The only true attributes of God are the negative ones. Negative attributes, too, by excluding the part of the field in which the thing to be designated is not contained, bring us nearer to the thing itself; though unlike positive attributes they do not designate any part of the thing itself. God cannot have positive attributes because he has no essence different from his existence for the attributes to designate, and surely no accidents. Negative attributes are of value in leading us to a knowledge of God, because in negation no plurality is involved. So when we have proved that there is a being beside these sensible and intelligible things, and we say he is existent, we mean that his non-existence is unthinkable. In the same way living means not dead; incorporeal is negative; eternal signifies not caused; powerful means not weak; wise—not ignorant; willing denotes that creation proceeds from him not by natural necessity like heat from fire or light from the sun, but with purpose and design and method. All attributes therefore are either derived from God's effects or, if they have reference to himself, are meant to exclude their opposites, i. e., are really negatives. This does not mean, however, that God is devoid of a quality which he might have, but in the sense in which we say a stone does not see, meaning that it does not pertain to the nature of the stone to see.[278]
All the names of God except the tetragrammaton designate his activities in the world. Jhvh alone is the real name of God, which belongs to him alone and is not derived from anything else. Its meaning is unknown. It denotes perhaps the idea of necessary existence. All the other so-called divine names used by the writers of talismans and charms are quite meaningless and absurd. The wonderful claims these people bespeak for them are not to be believed by any intelligent man.[279]
The above account of Maimonides's doctrine of attributes shows us that he followed the same line of thought as his predecessors. His treatment is more thorough and elaborate, and his requirements of the religionist more stringent. He does not even allow attributes of relation, which were admitted by Ibn Daud. Negative attributes and those taken from God's effects are the only expressions that may be applied to God. This is decidedly not a Jewish mode of conceiving of God, but it is not even Aristotelian. Aristotle has very little to say about God's attributes, it is true, but there seems no warrant in the little he does say for such an absolutely transcendental and agnostic conception as we find in Maimonides. To Aristotle God is pure form, thought thinking itself. In so far as he is thought we may suppose him to be similar in kind, though not in degree, to human thought. The only source of Maimonides's ideas is to be sought in Neo-Platonism, in the so-called Theology of Aristotle which, however, Maimonides never quotes. He need not have used it himself. He was a descendant of a long line of thinkers, Christian, Mohammedan and Jewish, in which this problem was looked at from a Neo-Platonic point of view; and the Theology of Aristotle had its share in forming the views of his predecessors. The idea of making God transcendent appealed to Maimonides, and he carried it to the limit. How he could combine such transcendence with Jewish prayer and ceremony it is hard to tell; but it would be a mistake to suppose that his philosophical deductions represented his last word on the subject. As in Philo so in Maimonides, his negative theology was only a means to a positive. Its purpose was to emphasize God's perfection. And in the admission, nay maintenance, of man's inability to understand God lies the solution of the problem we raised above. Prayer is answered, man is protected by divine Providence; and if we cannot understand how, it is because the matter is beyond our limited intellect.

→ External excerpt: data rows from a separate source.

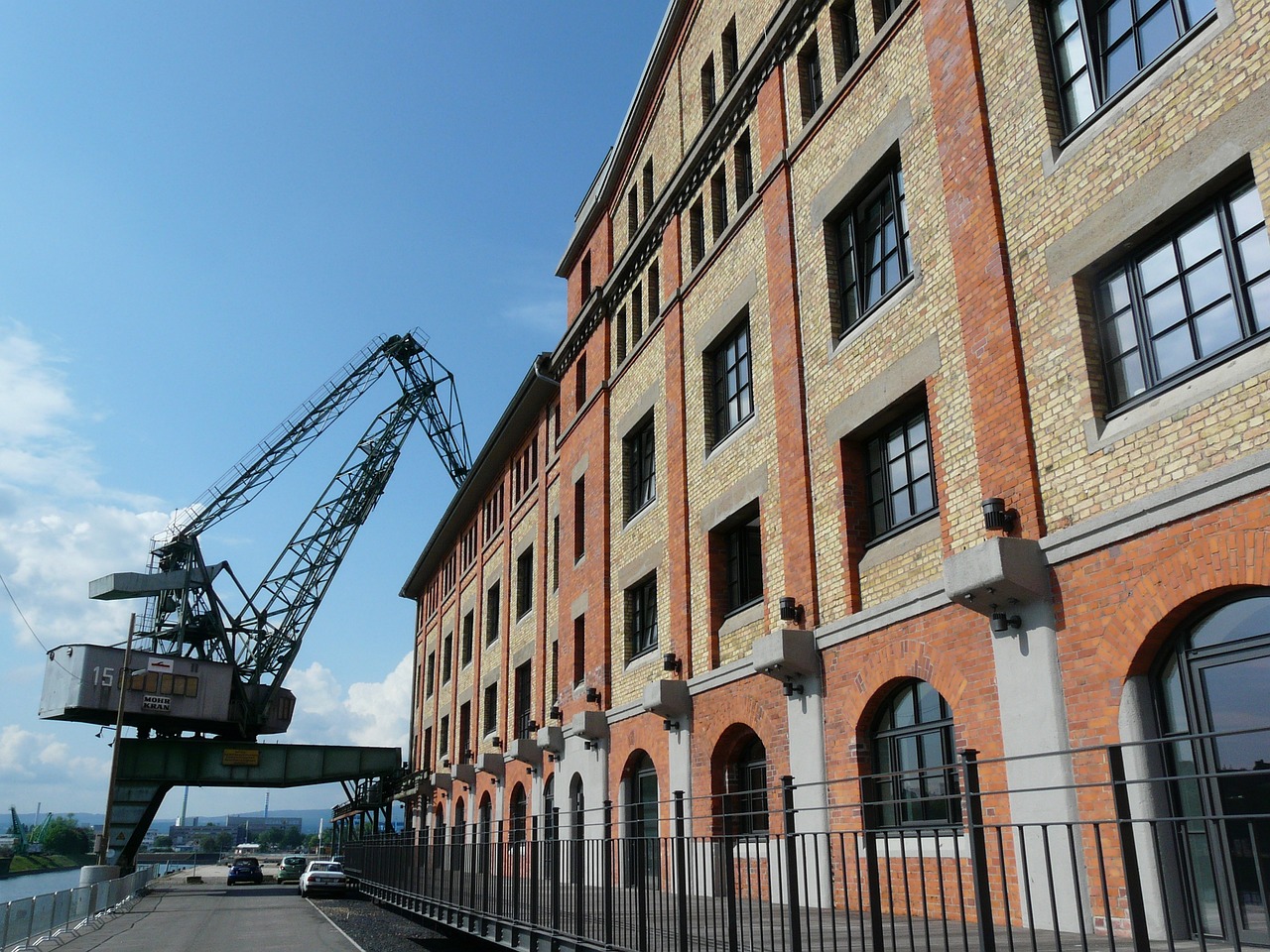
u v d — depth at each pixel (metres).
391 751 47.06
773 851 12.60
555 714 22.92
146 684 41.75
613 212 23.23
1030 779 8.39
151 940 20.38
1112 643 7.80
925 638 10.12
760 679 13.55
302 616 51.19
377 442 56.25
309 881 37.06
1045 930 7.92
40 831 116.81
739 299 15.66
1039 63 9.45
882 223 12.27
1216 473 7.04
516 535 30.36
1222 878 6.73
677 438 17.52
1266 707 6.74
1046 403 8.92
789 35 14.75
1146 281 8.23
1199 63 7.74
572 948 9.99
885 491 11.82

Having discussed the existence and nature of God, our next problem is the existence of angels and their relation to the "Separate Intelligences" of the philosophers. In this matter, too, Ibn Daud anticipated Maimonides, though the latter is more elaborate in his exposition as well as criticism of the extreme philosophic view. He adopts as much of Aristotelian (or what he thought was Aristotelian) doctrine as is compatible in his mind with the Bible and subject to rigorous demonstration, and rejects the rest on philosophic as well as religious grounds.